Pero yo debía ser fuerte. Lo amo, y por eso, todavía me duele lo que me vi forzada a contestar.
—¿Y esto qué es?
—Un detalle —respondió escueto—. Pensé que sería lindo. Me recuerda cuando todo era más sencillo.
—¿Crees que esto arreglará lo que me dijiste? —solté al fin.
Créeme cuando te digo que me dolió. Quizás, esa fue la primera vez en mi vida, desde que supe que supe su condición en Underworld que siento mi alma desgarrarse. Hubiera deseado poder abalanzarme sobre él y besarlo sin importar que cientos de personas pudieran vernos.
—No. Pero creí que sería una buena entrada.
—¿Creíste que podías comprarme con un bonito regalo de nostalgia?
—¿Funciona?
—Intenta de nuevo… esta vez con algo que venga de la boca.
Sacó un pequeño botecito de Nutella. Lo miré con una ceja encarnada. Me dieron ganas de coger la pequeña cucharilla de plástico, y metérsela por el gaznate, pero después no podría comérmela. Sí, lo sé, estaba hecha un lío. Quería perdonarlo, y sé que lo intentaba. Pero esa vez, no pude dejarle el camino fácil.
—No viene de la boca, pero puedes meterlo en ella. Y es deliciosa, créeme. Lo mejor para acompañar tu almuerzo.

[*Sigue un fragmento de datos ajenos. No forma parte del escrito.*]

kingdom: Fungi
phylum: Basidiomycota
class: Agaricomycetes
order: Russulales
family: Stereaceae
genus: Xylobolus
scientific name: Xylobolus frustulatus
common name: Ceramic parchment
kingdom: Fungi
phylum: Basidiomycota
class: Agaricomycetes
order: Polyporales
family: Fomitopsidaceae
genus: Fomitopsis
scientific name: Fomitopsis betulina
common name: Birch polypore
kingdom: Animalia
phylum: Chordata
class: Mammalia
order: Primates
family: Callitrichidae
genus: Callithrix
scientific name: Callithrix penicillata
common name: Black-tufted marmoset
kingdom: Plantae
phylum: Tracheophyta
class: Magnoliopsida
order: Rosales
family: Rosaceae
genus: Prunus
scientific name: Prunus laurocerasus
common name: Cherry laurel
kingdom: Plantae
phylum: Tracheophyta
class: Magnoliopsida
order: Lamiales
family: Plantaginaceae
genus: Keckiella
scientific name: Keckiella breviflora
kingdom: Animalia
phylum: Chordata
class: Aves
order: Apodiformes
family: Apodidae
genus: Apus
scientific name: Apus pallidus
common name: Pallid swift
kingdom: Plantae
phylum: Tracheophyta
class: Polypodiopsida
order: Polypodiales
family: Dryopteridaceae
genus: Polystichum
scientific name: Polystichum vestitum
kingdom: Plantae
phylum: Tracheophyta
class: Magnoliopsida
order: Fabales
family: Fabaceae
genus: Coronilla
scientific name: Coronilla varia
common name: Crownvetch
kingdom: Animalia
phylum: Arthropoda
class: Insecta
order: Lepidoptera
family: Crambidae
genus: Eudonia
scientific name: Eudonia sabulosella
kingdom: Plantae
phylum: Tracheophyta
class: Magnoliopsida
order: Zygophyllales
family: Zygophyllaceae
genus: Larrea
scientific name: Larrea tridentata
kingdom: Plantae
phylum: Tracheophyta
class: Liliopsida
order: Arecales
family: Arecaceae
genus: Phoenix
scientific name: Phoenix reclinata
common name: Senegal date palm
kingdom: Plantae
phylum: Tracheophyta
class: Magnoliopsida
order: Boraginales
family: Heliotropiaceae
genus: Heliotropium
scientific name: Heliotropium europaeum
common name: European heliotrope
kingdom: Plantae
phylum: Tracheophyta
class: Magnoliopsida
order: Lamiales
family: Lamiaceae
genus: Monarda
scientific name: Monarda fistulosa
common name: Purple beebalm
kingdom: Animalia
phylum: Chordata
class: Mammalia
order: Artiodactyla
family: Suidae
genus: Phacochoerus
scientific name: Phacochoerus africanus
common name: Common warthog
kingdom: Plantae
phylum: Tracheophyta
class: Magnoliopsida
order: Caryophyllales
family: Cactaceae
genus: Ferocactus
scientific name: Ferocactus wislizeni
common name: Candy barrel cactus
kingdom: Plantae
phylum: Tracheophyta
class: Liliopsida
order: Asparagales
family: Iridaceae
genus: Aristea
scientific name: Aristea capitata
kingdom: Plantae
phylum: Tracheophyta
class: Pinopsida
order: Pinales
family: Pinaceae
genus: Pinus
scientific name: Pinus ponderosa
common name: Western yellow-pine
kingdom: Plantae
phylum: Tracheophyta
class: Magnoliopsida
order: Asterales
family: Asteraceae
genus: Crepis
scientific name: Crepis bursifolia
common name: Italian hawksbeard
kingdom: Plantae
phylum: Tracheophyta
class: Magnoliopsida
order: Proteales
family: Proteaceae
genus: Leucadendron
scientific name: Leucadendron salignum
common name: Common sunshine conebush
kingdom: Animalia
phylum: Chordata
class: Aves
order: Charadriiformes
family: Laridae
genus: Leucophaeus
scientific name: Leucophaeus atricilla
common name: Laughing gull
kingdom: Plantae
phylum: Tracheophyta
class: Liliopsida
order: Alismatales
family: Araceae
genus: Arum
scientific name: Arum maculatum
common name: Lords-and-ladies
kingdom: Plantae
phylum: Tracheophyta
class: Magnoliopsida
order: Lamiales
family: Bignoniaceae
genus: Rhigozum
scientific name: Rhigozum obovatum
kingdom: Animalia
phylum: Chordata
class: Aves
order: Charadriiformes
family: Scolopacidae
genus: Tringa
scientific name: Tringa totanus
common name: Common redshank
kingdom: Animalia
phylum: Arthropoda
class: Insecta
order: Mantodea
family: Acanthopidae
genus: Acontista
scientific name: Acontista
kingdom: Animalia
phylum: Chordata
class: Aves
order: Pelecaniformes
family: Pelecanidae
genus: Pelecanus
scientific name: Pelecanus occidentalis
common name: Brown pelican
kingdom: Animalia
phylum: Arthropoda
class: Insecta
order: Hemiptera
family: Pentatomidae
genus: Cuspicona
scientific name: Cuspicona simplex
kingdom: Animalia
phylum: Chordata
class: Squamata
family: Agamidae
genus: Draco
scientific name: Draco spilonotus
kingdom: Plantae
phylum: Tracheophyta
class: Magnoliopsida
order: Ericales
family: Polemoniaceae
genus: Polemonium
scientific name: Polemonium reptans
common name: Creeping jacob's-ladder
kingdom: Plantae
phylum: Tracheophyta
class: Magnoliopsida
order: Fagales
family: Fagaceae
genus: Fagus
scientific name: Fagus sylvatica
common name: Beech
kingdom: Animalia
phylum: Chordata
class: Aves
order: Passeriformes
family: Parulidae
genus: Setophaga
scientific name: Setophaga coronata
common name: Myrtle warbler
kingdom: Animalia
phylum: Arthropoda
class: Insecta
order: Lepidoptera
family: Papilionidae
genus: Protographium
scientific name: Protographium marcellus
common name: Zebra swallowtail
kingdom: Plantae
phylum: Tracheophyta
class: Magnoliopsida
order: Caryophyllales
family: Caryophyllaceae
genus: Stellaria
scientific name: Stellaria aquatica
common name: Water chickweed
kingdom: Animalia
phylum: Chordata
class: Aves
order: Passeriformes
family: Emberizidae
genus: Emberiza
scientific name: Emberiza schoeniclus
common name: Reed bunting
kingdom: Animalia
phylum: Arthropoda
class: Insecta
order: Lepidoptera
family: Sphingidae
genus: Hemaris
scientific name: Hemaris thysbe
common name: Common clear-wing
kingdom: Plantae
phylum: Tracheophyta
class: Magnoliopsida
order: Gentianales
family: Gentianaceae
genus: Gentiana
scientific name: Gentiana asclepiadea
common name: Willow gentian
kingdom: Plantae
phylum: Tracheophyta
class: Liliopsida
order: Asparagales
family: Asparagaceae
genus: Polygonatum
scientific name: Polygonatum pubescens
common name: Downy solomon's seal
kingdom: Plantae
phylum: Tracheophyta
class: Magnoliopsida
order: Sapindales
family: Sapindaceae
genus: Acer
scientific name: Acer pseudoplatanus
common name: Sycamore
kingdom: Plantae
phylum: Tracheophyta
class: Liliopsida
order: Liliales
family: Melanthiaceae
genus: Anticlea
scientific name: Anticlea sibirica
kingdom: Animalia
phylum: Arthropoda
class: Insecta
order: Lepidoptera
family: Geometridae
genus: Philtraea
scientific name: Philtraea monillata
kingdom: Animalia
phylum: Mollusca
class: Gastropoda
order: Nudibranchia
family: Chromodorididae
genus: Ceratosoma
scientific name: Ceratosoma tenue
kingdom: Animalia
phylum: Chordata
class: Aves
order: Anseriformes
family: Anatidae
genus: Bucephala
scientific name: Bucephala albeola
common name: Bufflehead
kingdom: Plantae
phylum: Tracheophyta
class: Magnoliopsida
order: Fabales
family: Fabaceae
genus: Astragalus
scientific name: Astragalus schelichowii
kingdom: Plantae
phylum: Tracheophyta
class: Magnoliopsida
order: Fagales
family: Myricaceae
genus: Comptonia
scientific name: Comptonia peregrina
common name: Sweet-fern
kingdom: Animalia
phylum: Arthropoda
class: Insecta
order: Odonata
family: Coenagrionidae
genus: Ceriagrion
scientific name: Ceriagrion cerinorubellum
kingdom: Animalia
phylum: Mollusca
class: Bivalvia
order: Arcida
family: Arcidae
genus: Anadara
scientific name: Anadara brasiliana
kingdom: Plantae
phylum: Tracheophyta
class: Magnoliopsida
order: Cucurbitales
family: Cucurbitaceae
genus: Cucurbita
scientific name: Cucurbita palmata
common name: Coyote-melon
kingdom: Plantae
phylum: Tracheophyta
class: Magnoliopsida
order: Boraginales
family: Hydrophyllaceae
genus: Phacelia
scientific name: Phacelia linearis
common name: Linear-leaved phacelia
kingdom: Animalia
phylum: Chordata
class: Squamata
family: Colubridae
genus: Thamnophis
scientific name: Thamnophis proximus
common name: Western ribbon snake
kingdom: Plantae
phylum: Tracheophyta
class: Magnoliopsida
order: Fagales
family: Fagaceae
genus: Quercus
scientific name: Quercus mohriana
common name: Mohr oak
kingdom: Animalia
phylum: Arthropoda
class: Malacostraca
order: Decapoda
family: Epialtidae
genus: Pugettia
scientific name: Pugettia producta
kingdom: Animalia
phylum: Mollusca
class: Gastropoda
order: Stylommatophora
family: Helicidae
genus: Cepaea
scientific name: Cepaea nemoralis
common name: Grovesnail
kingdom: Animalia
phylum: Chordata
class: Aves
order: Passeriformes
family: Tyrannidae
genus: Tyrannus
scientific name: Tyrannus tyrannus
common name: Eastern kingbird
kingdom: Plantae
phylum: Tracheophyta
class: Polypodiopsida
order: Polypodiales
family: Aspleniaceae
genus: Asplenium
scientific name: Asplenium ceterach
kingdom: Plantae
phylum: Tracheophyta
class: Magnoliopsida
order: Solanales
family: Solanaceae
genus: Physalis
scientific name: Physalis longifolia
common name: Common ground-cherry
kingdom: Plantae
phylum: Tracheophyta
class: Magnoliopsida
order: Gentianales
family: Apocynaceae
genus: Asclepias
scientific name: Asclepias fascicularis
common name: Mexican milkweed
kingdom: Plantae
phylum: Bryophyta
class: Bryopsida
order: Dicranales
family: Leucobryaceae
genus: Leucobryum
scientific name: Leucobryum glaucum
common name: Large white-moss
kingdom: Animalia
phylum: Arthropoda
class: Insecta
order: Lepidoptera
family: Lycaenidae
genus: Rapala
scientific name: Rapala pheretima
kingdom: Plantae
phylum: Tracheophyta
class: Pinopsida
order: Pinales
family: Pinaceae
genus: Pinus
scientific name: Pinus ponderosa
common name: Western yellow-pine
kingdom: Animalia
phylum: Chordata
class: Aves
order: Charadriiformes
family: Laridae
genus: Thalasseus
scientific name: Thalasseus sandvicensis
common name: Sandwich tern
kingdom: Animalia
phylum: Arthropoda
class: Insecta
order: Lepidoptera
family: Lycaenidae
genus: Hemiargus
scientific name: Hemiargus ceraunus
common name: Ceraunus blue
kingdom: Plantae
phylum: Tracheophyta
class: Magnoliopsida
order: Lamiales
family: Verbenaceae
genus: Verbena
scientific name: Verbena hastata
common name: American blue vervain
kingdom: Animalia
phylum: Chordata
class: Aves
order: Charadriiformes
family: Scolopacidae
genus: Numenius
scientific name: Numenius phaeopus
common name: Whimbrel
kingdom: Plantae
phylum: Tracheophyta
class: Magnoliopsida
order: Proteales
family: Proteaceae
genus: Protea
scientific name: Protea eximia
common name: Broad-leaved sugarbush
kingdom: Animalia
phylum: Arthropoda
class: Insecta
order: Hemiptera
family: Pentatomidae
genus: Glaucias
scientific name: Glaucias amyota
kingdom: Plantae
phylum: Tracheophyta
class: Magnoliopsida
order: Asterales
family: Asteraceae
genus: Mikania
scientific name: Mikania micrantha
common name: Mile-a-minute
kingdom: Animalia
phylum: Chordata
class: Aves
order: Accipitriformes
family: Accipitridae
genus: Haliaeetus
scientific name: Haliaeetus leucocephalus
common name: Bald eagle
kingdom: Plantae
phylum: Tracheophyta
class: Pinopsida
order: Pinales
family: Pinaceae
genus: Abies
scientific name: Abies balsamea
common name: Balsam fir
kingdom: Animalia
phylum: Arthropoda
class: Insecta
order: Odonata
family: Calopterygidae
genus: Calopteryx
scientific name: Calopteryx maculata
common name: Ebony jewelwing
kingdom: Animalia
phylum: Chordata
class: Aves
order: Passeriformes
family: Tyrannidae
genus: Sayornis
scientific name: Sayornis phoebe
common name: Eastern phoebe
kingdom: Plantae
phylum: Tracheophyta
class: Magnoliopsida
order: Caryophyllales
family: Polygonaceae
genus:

—Kazuto Kirigaya, te daré una oportunidad más, antes de que decida irme.
—Pero si estamos pasando una bonita velada.
—¡No puedes comprar mi amor con chocolates y un anillo!
—Nunca pretendí comprarte. Solo pasar página y reafirmar lo nuestro. ¿No es eso lo que querías?
—¡Ya no puedo hacerlo, y lo estás haciendo más difícil!
—¿Qué quieres que haga entonces?
—¿Sabes qué? Mejor olvídalo.
—Si lo olvido, te enojas. Y si no lo olvido, también. ¿Qué quieres que te diga?
—Nada. Ya no digas nada. —espeté, echa un nudo de nervios antes de ponerme de pie.
—¡Espera! —bramó, cogiéndome de la mano—. ¿Estamos bien?
—No.
—Pero…
—Mira, mañana tengo que ir a un examen médico, y no puedo quedarme más. Solo vine para arreglar nuestra relación, pero no fue posible.
—Por favor Asuna, deja que vaya contigo.
—Ya es…
—Por favor.
De nuevo vi los diamantes en sus ojos. Y mis defensas se desmoronaron poco a poco.
Estúpidas hormonas que me siguen obligando a intentar perdonarlo.
—Vale. Esta noche te digo el sitio y la hora.
Me extendió el anillo de nuevo y el chocolate. Al final, terminé llevándome mis tontos obsequios. Quizás, ambas cosas me ayudarían a reforzar mi intención de hacerlo, cuando dijera alguna tontería nuevamente el próximo día.
Si no lo hubiera hecho, no estaría en esta situación.